St Andrews Castle

St Andrews Castle

The ruins of St Andrews Castle stands on a headland to the north of the town of St Andrews (Scottish Gaelic: Cill Rìmhinn) on the east coast of Fife. The castle dates from around 1200 AD and the ruins seen today are mainly from the mid sixteenth century. It was the main residence of the bishops of St Andrews in the middle ages. It was the scene of the most important events of the Scottish Reformation in 1560. 

It has witnessed murders, executions and sieges over its turbulent history. These include the murder of Cardinal Beaton, born in 1494 and assassinated on May 29, 1546. He was the last Scottish Cardinal prior to the reformation and Papal legate in Scotland (representative of the Pope). It was said that his mutilated corpse was hung from one of the castle windows.

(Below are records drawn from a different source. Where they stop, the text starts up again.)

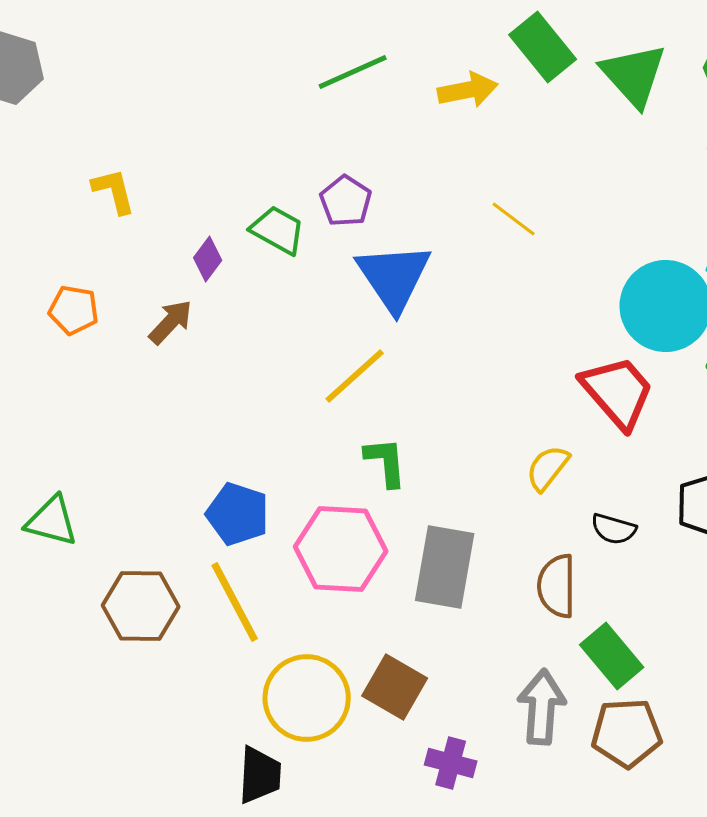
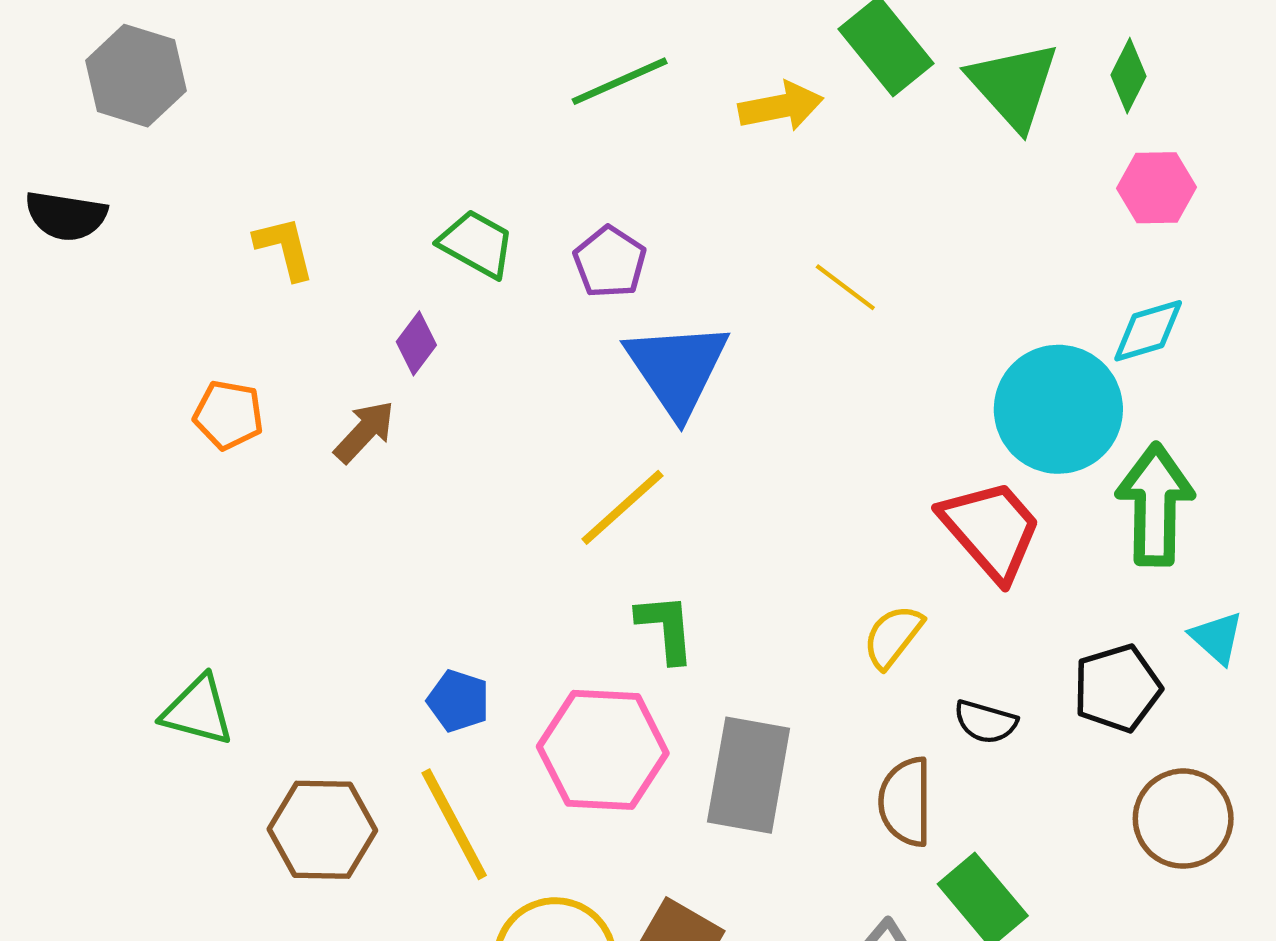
green trapezoid: (278, 230) -> (477, 244), moved
blue pentagon: (238, 514) -> (458, 701), size x0.7

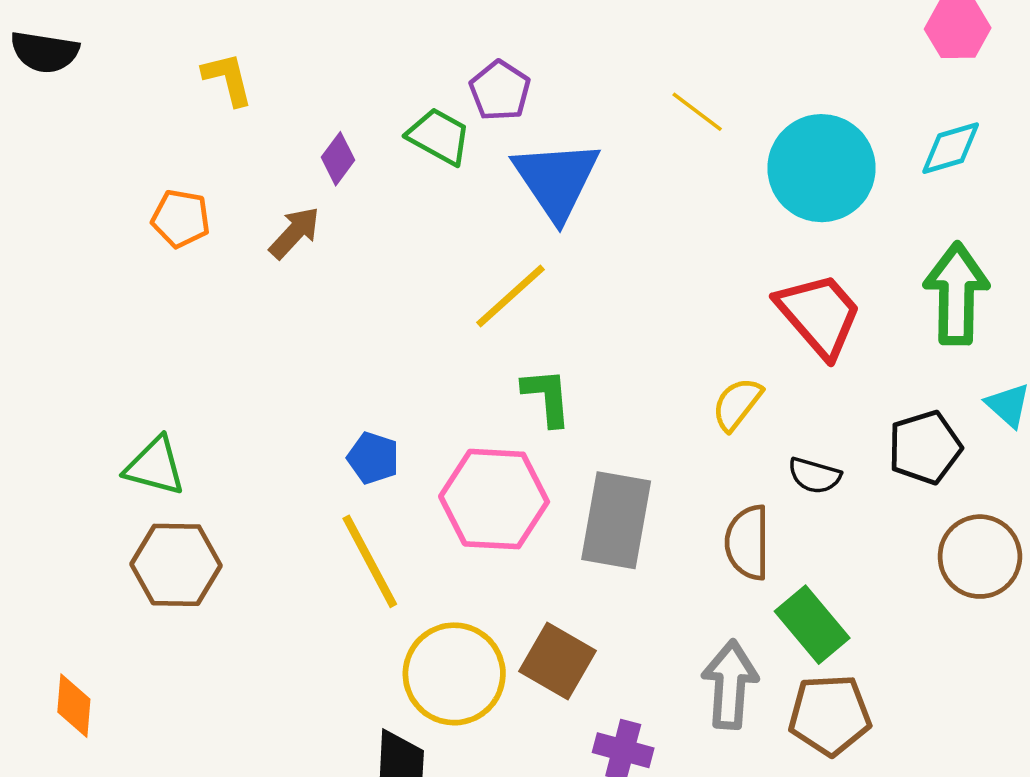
green trapezoid: (477, 244) -> (439, 136), moved
cyan circle: (1058, 409) -> (822, 168), moved
brown hexagon: (322, 830) -> (176, 565), moved

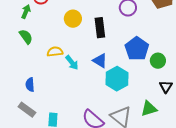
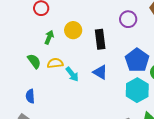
green arrow: (26, 12) -> (49, 37), moved
green semicircle: (26, 37) -> (34, 61), moved
cyan hexagon: (117, 79) -> (137, 90), moved

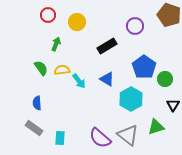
yellow circle: (73, 30) -> (77, 22), moved
black rectangle: (100, 39) -> (107, 46), turned 66
cyan hexagon: (137, 90) -> (131, 99), moved

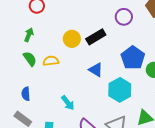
yellow circle: (77, 22) -> (72, 39), moved
green arrow: (56, 44) -> (29, 35), moved
cyan arrow: (79, 81) -> (68, 103), moved

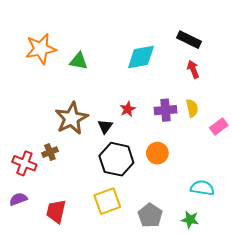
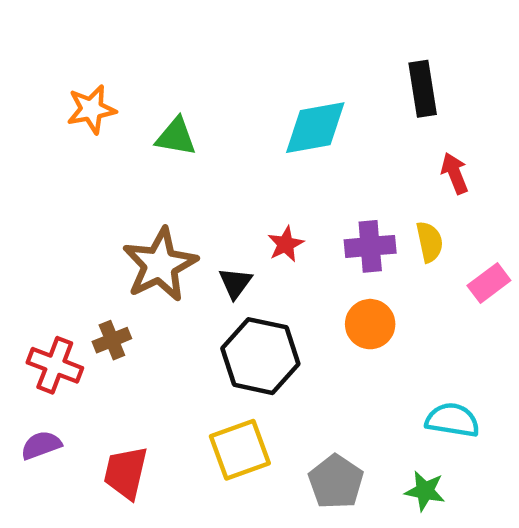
black rectangle: (189, 40) -> (423, 89), turned 55
orange star: (41, 49) -> (91, 109), size x0.7
red arrow: (193, 69) -> (455, 173), moved
orange circle: (157, 153) -> (370, 324), moved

The Cardinal’s end was met just weeks after he had instigated the trial which saw the execution by burning of the Protestant reforming preacher George Wishart on the 1 March 1546.

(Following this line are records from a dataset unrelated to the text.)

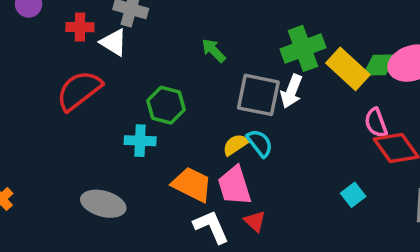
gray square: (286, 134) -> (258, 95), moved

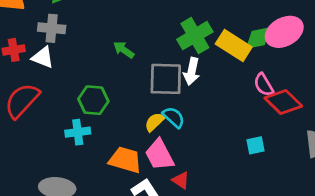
cyan square: (353, 195) -> (256, 145), turned 36

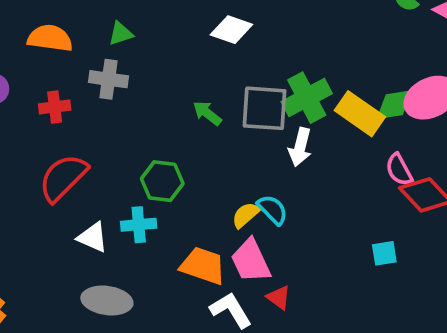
white triangle: (43, 57) -> (93, 237), moved
gray square: (166, 79) -> (265, 108), moved

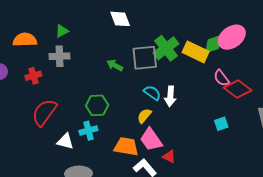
white diamond: (231, 30) -> (120, 19), turned 60
white arrow: (300, 147) -> (170, 96), moved
cyan semicircle: (272, 210) -> (152, 93), moved

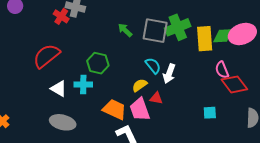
yellow rectangle: (196, 52) -> (205, 39), turned 45
red cross: (33, 76) -> (61, 16), moved, turned 35
red triangle: (169, 157) -> (156, 98), moved, turned -32

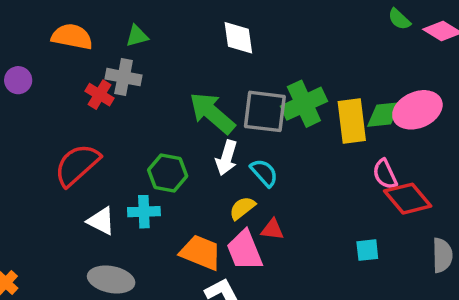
green arrow: (125, 30) -> (212, 113), size x1.8
white arrow: (169, 74) -> (227, 158), moved

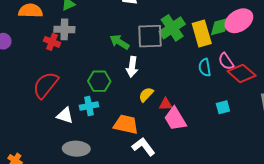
green arrow: (212, 113) -> (119, 42), size x0.7
cyan semicircle: (264, 173) -> (205, 67), moved, turned -138
pink trapezoid: (245, 250) -> (175, 119), moved

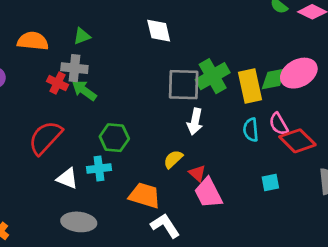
green arrow: (119, 42) -> (84, 90), moved
white arrow: (132, 67) -> (195, 122), moved
red triangle: (166, 104) -> (197, 173), turned 40

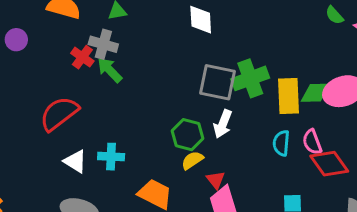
green hexagon: (114, 138) -> (188, 135), moved

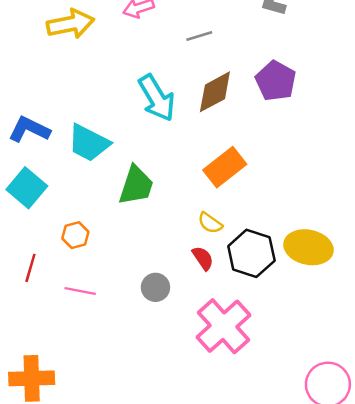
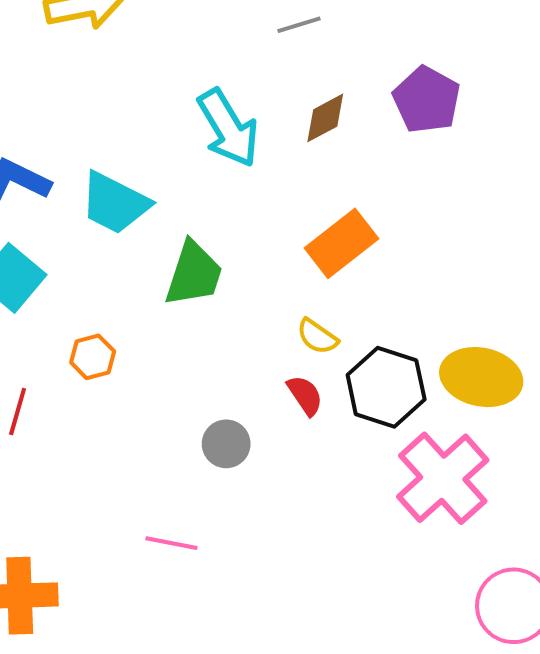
brown diamond: (215, 92) -> (325, 118), size x0.7
pink line: (80, 291) -> (171, 543), moved
pink cross: (223, 326) -> (443, 478), moved

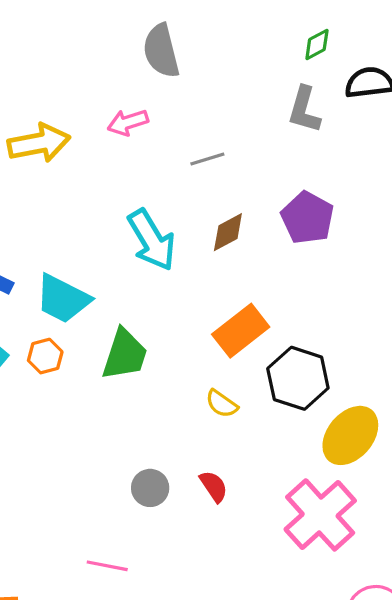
orange hexagon: (93, 357) -> (45, 356), moved
yellow ellipse: (481, 377) -> (350, 435), turned -62
black hexagon: (386, 387) -> (298, 378), moved
red semicircle: (305, 395) -> (214, 486), moved

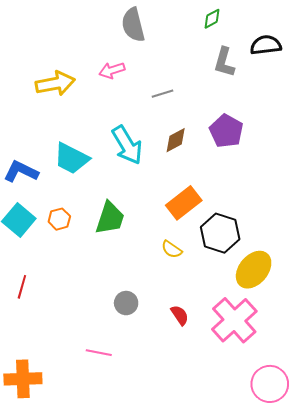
green diamond: (317, 45) -> (212, 19), moved
cyan trapezoid: (63, 299) -> (71, 158), moved
red semicircle: (214, 486) -> (180, 315), moved

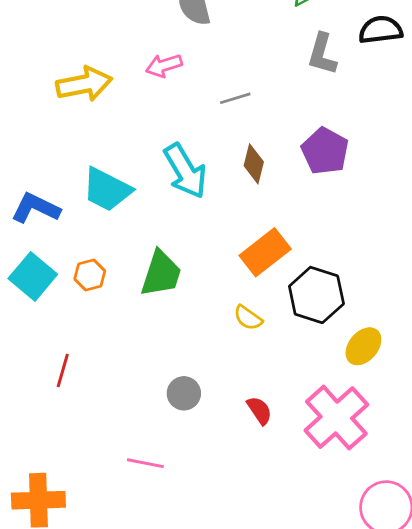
brown diamond: (176, 140) -> (254, 164), turned -48
yellow ellipse: (254, 270) -> (363, 346), size x0.7
red line: (22, 287) -> (63, 371), moved

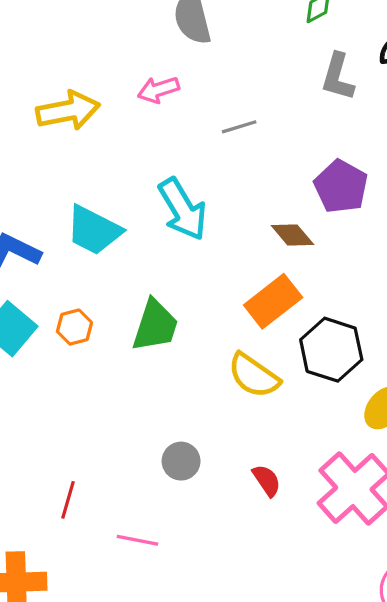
brown diamond: (254, 164) -> (292, 235), moved, turned -54
yellow semicircle: (248, 318) -> (254, 375), size x1.6
red line: (63, 371) -> (68, 500), moved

 The castle has seen conflict during the Wars of Scottish Independence during the late 13th and early 14th centuries, a series of military campaigns fought between Scotland and England. Important battles for Scotland which in the end saw then retain independent status. After the killing of Cardinal Beaton the castle also had to withstand a siege 1546-7. St Andrews Castle was badly damaged in the siege and occupation during the period known as ‘The Rough Wooing’ (1543-1550).  This was part of a conflict between Scotland and England as Henry VIII of England attempted to force the marriage of his son Edward and the infant Mary, Queen of Scots. This attempt to force a marriage failed.  

So St Andrews Castle has a history of battles, deadly plots, murders and executions. If the walls of this castle could speak they would reveal many fowl deeds and some brave ones. It played an important part in Scotland’s history and we would recommend a visit. St Andrews is located north of the A917 and has many interesting buildings and places to see. The whole area is steeped in history and inhabited since Mesolithic times (middle stone age). King Oengus I, the Pictish King of the mid-eighth century established a monestary in the area where it is thought relics of St Andrew (patron saint of Scotland) were brought. Details for the opening times of St Andrews Castle can be obtained from the Historic Scotland website.